* _ARTICLE_:
President Joe Biden is in Asia now for meetings with the leaders of Japan, South Korea, Australia and India. They will discuss how to counter China’s influence in the Pacific region and Japan Prime Minister Fumio Kishida will almost certainly urge President Biden to return to the Trans-Pacific Partnership (TPP). At Eurasia Group, I advise multi-national firms on political risk, and they are frequently wondering whether the United States will return to TPP.

There are good reasons for Biden to listen to Kishida and reconsider TPP, but he would need to overcome the same opposition in Congress that ultimately led the United States not to join it several years ago. There is a path back to TPP, even if the Republicans win control of Congress in November, but it requires Biden to focus on the economic benefits for everyday Americans rather than lofty foreign policy goals. 

And, in an odd twist, it means Biden should take a page from the playbook of former President Donald Trump.

The TPP was a trade agreement among the United States and 11 other Pacific-Rim countries to liberalize trade, but the United States ultimately abandoned it when Trump pulled out, even though Congress already opposed it because of concerns that it didn’t help American workers. Japan and the other countries renamed TPP (now wordily called the Comprehensive and Progressive Agreement for Trans-Pacific Partnership), made some changes in case the United States came back, and completed it without the United States. But they now desperately want America to rejoin because China wants to crash the party and join it.

America’s Asian allies, like Japan and many American foreign policy experts, continue to press for the United States to return to the Pacific trade deal because of the foreign policy and national security benefits of a united front against China. During the American debate over TPP in 2015, then-Secretary of Defense Ash Carter made this geostrategic argument for TPP in a memorable way, saying that “passing TPP is as important to me as another aircraft carrier.” 

But Congress’s reaction to Carter’s compelling plea? A big yawn.

Congress cared foremost whether TPP was good for American workers — not American foreign policy.

Years ago, the United States negotiated trade agreements with countries like Israel, Jordan and Morocco for the foreign policy benefits of closer ties to those countries. And Congress approved those agreements, even though they weren’t really much about trade. Those days are gone, however.

* _RECORDED INFORMATION_:
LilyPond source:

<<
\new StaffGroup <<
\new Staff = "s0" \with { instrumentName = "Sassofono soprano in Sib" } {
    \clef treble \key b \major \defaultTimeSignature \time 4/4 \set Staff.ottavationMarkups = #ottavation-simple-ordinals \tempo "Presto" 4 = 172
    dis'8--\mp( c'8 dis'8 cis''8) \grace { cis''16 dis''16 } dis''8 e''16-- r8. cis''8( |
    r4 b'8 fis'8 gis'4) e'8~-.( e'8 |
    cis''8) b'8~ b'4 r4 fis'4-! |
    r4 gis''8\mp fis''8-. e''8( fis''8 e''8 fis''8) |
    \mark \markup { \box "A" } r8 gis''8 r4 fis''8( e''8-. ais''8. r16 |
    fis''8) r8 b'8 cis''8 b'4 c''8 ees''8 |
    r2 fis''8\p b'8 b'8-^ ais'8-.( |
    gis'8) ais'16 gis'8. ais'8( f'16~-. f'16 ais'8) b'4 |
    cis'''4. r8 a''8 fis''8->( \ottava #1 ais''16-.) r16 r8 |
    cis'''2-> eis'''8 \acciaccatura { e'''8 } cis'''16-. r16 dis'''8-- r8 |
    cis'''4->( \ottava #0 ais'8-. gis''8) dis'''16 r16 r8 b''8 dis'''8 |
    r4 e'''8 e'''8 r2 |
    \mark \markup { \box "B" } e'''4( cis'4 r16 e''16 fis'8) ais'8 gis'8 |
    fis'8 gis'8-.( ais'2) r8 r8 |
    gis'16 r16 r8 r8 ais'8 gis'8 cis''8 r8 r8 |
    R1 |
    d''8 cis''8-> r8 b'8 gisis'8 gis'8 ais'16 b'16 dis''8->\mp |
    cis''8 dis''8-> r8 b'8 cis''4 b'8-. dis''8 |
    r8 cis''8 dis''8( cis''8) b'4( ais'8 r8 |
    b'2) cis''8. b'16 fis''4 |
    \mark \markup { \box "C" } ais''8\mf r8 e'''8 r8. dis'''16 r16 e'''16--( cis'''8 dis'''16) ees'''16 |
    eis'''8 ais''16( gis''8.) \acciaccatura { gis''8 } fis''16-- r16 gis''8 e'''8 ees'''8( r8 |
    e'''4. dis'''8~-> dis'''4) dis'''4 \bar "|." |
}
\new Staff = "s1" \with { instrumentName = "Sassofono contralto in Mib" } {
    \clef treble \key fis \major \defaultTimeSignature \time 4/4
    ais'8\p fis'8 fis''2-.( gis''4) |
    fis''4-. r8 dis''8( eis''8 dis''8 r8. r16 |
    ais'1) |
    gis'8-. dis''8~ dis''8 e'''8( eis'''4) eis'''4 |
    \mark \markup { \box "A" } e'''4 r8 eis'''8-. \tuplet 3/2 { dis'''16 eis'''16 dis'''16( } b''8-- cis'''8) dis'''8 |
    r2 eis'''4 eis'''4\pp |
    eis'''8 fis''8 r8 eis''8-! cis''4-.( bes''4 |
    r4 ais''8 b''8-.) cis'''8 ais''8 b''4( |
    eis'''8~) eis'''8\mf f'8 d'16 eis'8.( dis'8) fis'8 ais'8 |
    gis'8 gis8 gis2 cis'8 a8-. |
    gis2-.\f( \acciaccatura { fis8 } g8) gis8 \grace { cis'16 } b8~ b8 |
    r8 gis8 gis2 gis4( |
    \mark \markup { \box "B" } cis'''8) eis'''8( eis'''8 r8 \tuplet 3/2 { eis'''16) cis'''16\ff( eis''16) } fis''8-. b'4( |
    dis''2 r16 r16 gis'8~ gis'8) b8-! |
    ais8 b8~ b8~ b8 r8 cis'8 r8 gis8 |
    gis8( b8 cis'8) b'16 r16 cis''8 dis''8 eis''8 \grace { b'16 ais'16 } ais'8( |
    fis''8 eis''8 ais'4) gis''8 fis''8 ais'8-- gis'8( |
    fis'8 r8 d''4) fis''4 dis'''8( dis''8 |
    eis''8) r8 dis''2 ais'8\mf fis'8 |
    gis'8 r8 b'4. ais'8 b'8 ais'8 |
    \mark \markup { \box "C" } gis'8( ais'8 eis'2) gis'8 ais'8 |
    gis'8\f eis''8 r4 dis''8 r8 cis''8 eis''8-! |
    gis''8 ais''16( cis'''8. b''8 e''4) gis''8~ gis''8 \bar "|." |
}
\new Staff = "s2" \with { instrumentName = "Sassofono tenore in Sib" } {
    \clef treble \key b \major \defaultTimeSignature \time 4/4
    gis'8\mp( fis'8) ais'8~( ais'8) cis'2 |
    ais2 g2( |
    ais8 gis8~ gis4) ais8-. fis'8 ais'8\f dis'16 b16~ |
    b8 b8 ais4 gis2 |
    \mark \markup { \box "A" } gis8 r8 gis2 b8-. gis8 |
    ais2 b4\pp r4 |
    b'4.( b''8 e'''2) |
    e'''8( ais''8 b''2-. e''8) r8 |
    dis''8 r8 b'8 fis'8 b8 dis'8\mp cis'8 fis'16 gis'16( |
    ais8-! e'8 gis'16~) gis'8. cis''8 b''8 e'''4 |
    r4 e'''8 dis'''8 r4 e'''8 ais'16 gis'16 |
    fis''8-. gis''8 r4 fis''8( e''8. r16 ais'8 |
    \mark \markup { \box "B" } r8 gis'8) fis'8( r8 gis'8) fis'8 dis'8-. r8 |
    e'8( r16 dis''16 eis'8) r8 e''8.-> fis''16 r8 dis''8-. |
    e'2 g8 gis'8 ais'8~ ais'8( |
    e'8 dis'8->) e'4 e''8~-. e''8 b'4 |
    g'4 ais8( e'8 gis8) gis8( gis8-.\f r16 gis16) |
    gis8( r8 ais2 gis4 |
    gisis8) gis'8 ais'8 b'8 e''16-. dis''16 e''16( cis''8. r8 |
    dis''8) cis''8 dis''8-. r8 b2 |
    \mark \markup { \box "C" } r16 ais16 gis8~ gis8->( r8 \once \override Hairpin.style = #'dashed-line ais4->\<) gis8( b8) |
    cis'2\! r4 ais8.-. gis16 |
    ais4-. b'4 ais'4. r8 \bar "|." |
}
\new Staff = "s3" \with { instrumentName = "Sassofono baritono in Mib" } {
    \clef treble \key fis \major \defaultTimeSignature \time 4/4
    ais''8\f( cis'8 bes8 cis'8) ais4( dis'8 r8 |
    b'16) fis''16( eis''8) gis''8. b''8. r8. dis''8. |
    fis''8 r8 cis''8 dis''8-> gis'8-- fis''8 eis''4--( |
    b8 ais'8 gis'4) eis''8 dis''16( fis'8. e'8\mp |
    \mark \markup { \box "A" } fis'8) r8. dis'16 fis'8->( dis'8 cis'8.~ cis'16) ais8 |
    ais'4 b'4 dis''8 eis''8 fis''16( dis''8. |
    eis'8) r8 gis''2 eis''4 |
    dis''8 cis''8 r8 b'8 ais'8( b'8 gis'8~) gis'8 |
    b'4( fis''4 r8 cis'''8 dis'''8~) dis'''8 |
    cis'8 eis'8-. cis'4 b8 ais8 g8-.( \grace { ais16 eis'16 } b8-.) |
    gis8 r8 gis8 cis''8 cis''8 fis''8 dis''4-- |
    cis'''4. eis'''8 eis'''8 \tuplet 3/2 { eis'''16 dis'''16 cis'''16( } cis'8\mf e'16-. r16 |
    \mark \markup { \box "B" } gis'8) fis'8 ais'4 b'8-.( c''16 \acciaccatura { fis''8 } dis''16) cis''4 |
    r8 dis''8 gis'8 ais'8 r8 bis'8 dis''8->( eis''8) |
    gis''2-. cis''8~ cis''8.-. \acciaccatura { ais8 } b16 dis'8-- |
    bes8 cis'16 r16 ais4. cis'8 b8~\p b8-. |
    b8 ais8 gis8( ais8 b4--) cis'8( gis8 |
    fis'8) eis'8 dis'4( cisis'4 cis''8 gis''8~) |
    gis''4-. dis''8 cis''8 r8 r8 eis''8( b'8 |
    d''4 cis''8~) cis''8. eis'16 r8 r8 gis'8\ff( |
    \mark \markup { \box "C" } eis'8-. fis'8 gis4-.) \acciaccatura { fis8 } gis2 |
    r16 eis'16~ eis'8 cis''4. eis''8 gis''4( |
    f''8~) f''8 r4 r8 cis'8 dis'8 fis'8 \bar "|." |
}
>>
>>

* _PROMPT_:
Answer these questions using the article on the Trans-Pacific Partnership.
1. The leaders of which four countries is President Biden meeting in Asia?
2. What did then-Secretary of Defense Ash Carter say passing TPP was as important to him as?
3. Which three countries does the article name as partners in earlier trade agreements negotiated for foreign policy benefits?

* _REPLY_:
1. Japan, South Korea, Australia and India.
2. Another aircraft carrier.
3. Israel, Jordan and Morocco.